The European Union Agency for Cybersecurity (ENISA) announced on 6 May 2026 the addition of new CVE Numbering Authorities (CNAs) operating under its root, expanding the capacity to assign Common Vulnerabilities and Exposures (CVE) identifiers for vulnerabilities affecting products and services used across the EU. The move is intended to strengthen coordinated vulnerability disclosure and improve the overall cybersecurity posture of the bloc, directly impacting software vendors, national cybersecurity authorities, and end-users who rely on timely vulnerability information.
ENISA, based in Athens, published the announcement detailing that the new CNAs will operate under the ENISA Root, which was established in 2023 as part of the EU's broader efforts to centralize vulnerability management. The CNAs are organizations authorized to assign CVE IDs to vulnerabilities in their respective scopes, and their addition under ENISA's root means a more distributed and efficient assignment process across EU member states.
The document is a news release, not a formal regulation or guideline, and does not set mandatory requirements. Instead, it signals an operational expansion of ENISA's role in the CVE ecosystem. The announcement lists the new CNAs but does not specify concrete numerical targets for vulnerability assignments. It emphasizes the voluntary cooperation of stakeholders in reporting vulnerabilities and the importance of coordinated disclosure.
Policy orientations and trade-offs: The expansion of CNAs under ENISA's root increases the EU's autonomy in vulnerability management, reducing reliance on non-EU CVE roots. This strengthens cybersecurity resilience but may introduce administrative overhead for new CNAs and potential duplication with existing global CVE processes. The trade-off lies between greater EU control and the risk of fragmentation in the global vulnerability identification system.

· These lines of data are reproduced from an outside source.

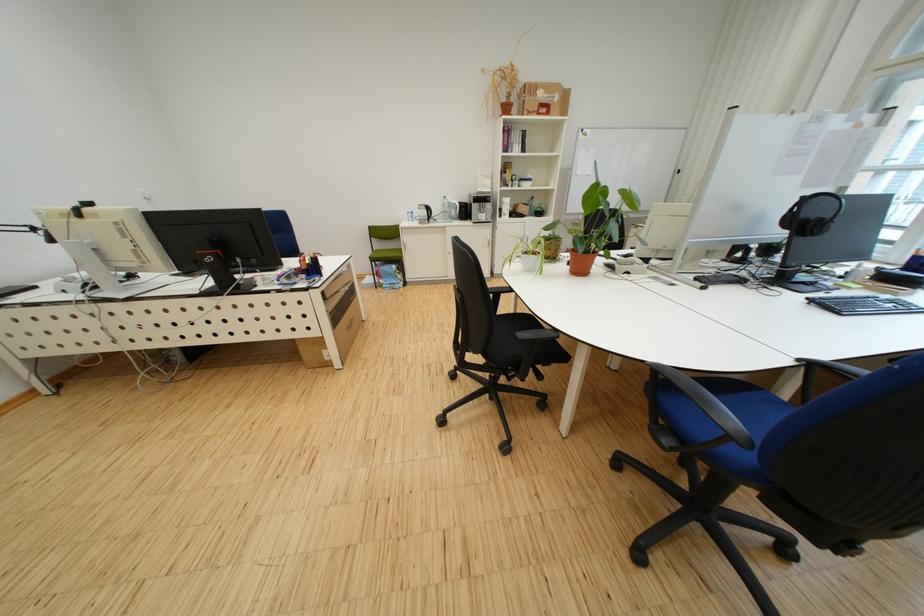
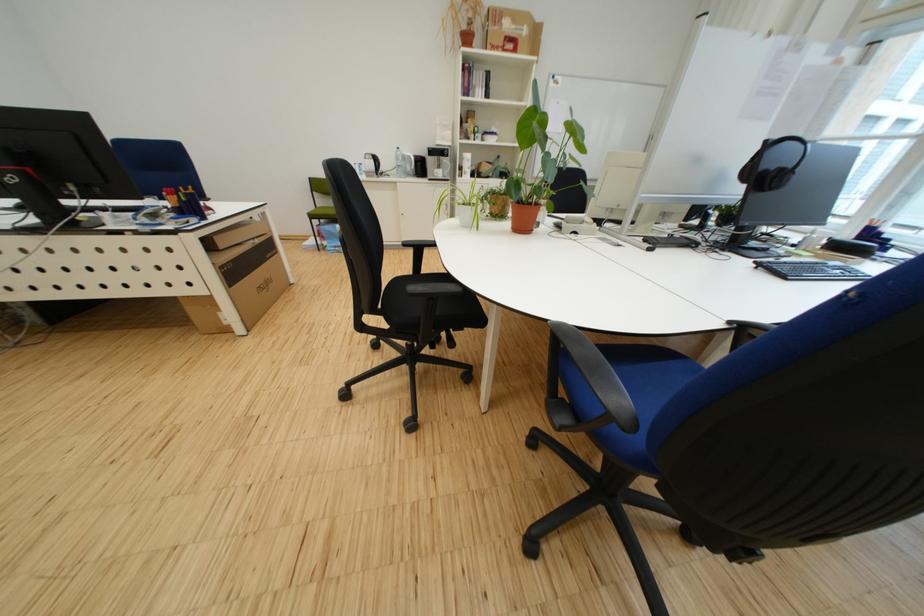
Locate, in the second image, the point that corresponds to pixel 306 342 in the first image.

(186, 301)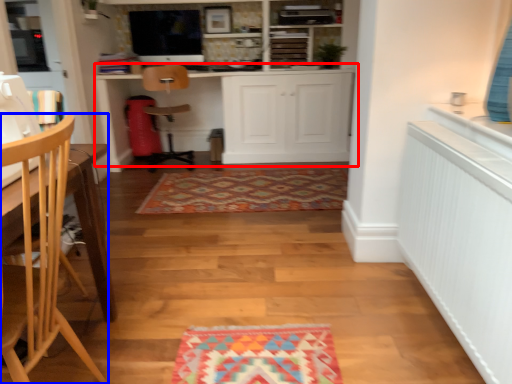
Question: Among these objects, which one is farthest to the camera, cabinetry (highlighted by a red box) or chair (highlighted by a blue box)?

Choices:
 (A) cabinetry
 (B) chair

Answer: (A)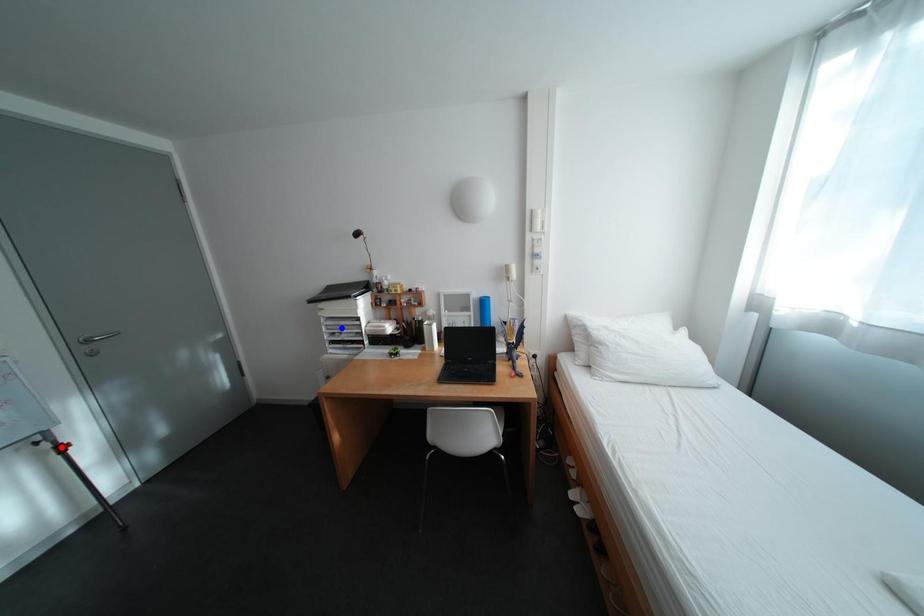
Question: In the image, two points are highlighted. Which point is nearer to the camera? Reply with the corresponding letter.

Choices:
 (A) blue point
 (B) red point

Answer: (B)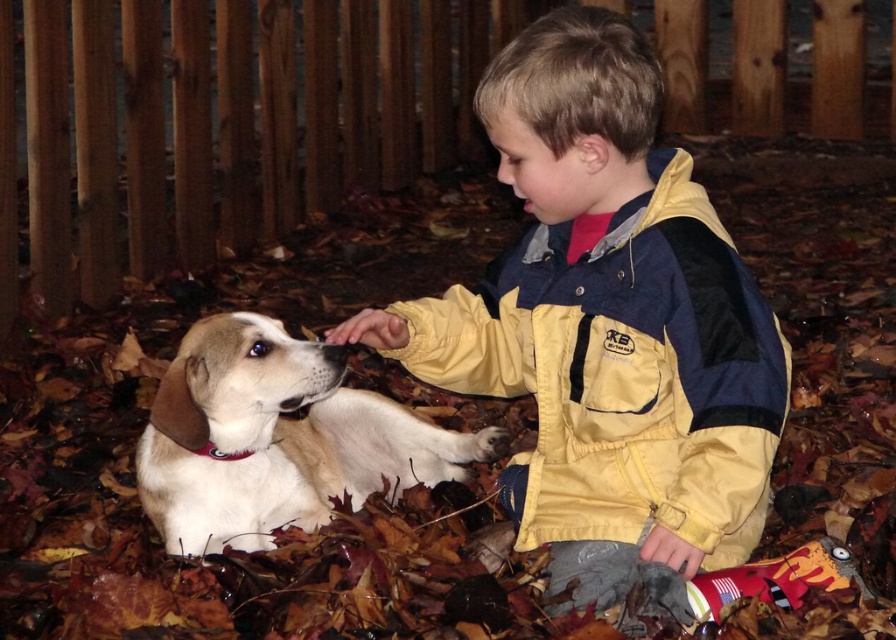
You are a photographer standing at the camera position. You want to capture a closeup of the yellow nylon jacket at center. Is the jacket within your camera lens range of 5 feet?

The yellow nylon jacket at center is 5.62 feet away from camera, so it is slightly out of the 5 feet range.

You are a photographer trying to capture the child and the dog in the image. Since the yellow nylon jacket at center and the white fur dog at center are both at the center, which one is closer to the camera?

Impact on stakeholders: EU software vendors will benefit from faster and more localized CVE assignments, potentially reducing the window of exposure. National cybersecurity authorities gain enhanced oversight of vulnerabilities affecting their constituents. However, smaller vendors may face compliance costs if they need to engage with multiple CNAs. End-users and cybersecurity researchers will have more timely access to vulnerability data, improving their ability to patch systems.
Expected institutional follow-up: ENISA is expected to continue onboarding additional CNAs and may issue operational guidelines for coordination with existing global CVE authorities. The European Commission may reference this expansion in upcoming cybersecurity legislative proposals, such as the Cyber Resilience Act implementation.